Wizkid - Ojuelegba
Artist: Wizkid
Song: Ojuelegba
Label & Year: Starboy Entertainment/Empire Mates Entertainment, 2014
Fans and casual listeners waited for the second coming of Wizkid and when it showed up after years of postponement, the dominant emotion was disappointment. Superstar (2011), his debut, is today considered a watershed in the evolution of Nigerian pop music for its blend of local Yoruba rhythms with the bounce of US R&B. That is mostly an erroneous view: that moment belongs to Wande Coal’s Mushin 2 Mohits (2008). And the clearest idea of what debt Wizkid owes Wande Coal came on Praiz’s Sisi (2015), where he says, “Wande Coal tell dem say, ‘I can’t shout’…” channelling a song from the latter’s ‘Who Born the Maga’ (2008).
'Ojuelegba', the best track on Joy is also its most autobiographical. Named for the area of Lagos where Wizkid grew up, the song shows a different side to the young man. To be sure, it isn’t the first time Wizkid has infused his music with autobiography. But when it showed up as humblebrag on ‘No Lele’ - ‘dem no know how this young boy from Ghetto make am’ - on the debut, here it is contemplative and backed with subdued chords, with hints of Fela and specks of spiritual Nigeriana (Call on Daddy - Baba God!).

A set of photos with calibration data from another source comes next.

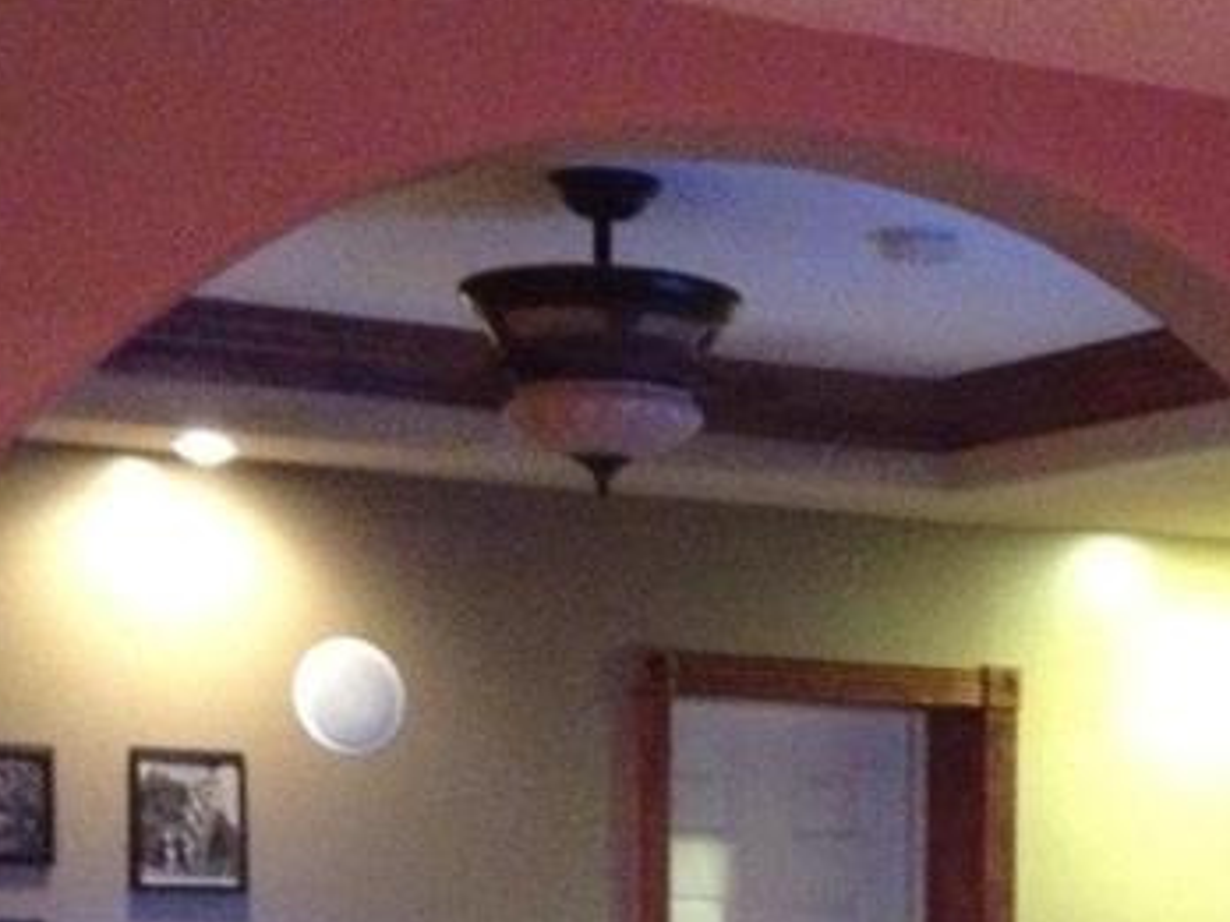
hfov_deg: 18.9
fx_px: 3660
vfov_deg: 13.9
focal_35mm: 103
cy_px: 1159
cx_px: 961
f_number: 2.4
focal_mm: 4.28
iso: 800
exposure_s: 1/15
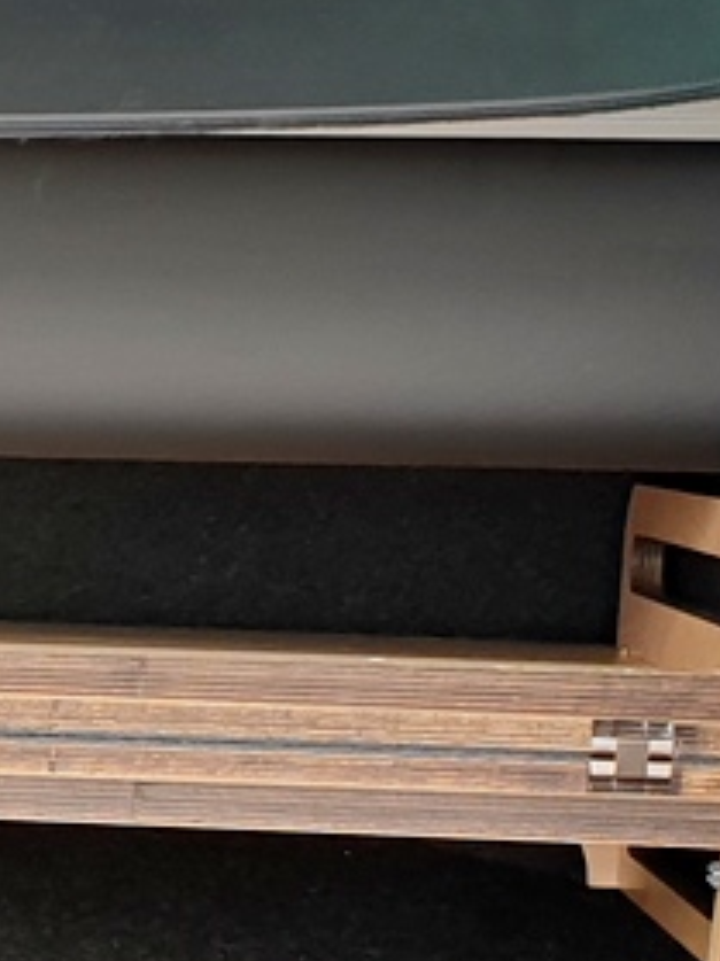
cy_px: 875
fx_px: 4135
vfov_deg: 13.1
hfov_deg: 9.6
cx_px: -427
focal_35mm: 149
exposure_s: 1/50
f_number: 2.4
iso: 50
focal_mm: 4.3
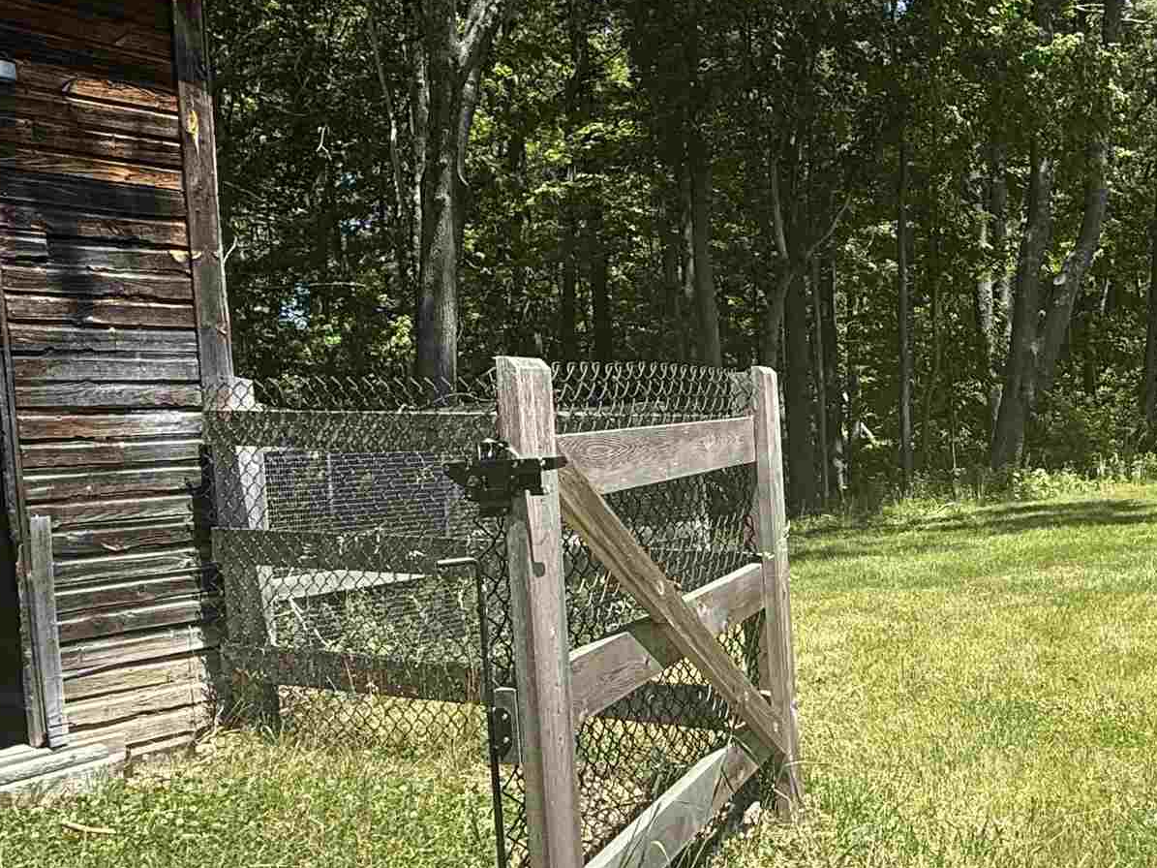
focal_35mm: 36
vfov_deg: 39.6
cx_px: 914
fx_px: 1203
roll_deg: +2.4
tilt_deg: -0.7
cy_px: 452
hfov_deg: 48.6
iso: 50
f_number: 2.2
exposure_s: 1/664
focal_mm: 2.22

A self-conscious song, it was designed to be performed live: “Are you feeling good tonight?” he asks - the entertainer can’t help but lob crowd-pleasers over the speakers. Early this year he performed the song soberly, delicately at the Music Meets Runway event. This time the facts of his roots are not to be celebrated for having been escaped; they just are. But when you are a musician like Wizkid - or perhaps when you are rich, famous and young - reflection can’t be the dominant theme on an LP. Revelry is more fitting. And so you have that in different genres, highlife and reggae among them. And in several languages. The album detracts from the single’s accomplishment.
Yet, it is perhaps a testament to Wizkid’s ambition that he chose to release 'Ojuelgeba' as a single and shoot a video, propelling the song’s popularity to the skies. I have heard the song played publicly in Accra (Ghanaian rapper Sarkodie has now been featured on the remix). I have heard it as a ringtone in Ouagadougou. Unfortunately, the video is almost ruined by the decorous cinematography of Clarence Peters and a misguided narcissism that sees Wizkid in almost every shot. Mr Peters still isn’t quite comfortable shooting outdoors without his claustrophobically constructed sets, which in his early days were used to focus viewers on dancing women and posturing artists. Here he confuses minor-key narcissism for solemnity.
For what could have been, you have to go back to Olamide’s video for ‘Eni Duro’(2010) directed by DJ Tee. The difference is how the videos present the artist's identification with the environment. Olamide blended into his video's setting, singled out only by his colourful change of outfits; often the camera seemed to forget it was Olamide’s video. No such chance in Peters’ direction. In Ojuelegba, Wizkid stands out—which perhaps tells its own story of escape. Entering a danfo, Lagos's commercial buses, to shoot a video is a faulty shortcut to claming Wizkid still belongs.
It is a story of unintentional incongruence that Wizkid’s preceding video, for ‘Show the Money’, is a better fit for ‘Ojuelegba’. There he stands within the people of the locale dancing shoki, dance step du jour. He is wearing the popular Ghana-made outfit, worn by anyone in Lagos, from riffraff to rich. Yes, there are attractive female dancers around, possibly impossible to acquire for the average income earner. But unlike, say, the clique of Caucasians cavorting in the video for ‘In My Bed’ (2014), these ones are in the ‘hood not on some unobtainable boat on unnamed waters. Luckily, 'Ojuelegba' as a song works, spreading some of its magic dust on a wobbly video.
‘In Ojuelegba,’ Wizkid sings, ‘they know my story’. Someone needs to tell the man: Not just in Ojuelegba anymore. Now we all do.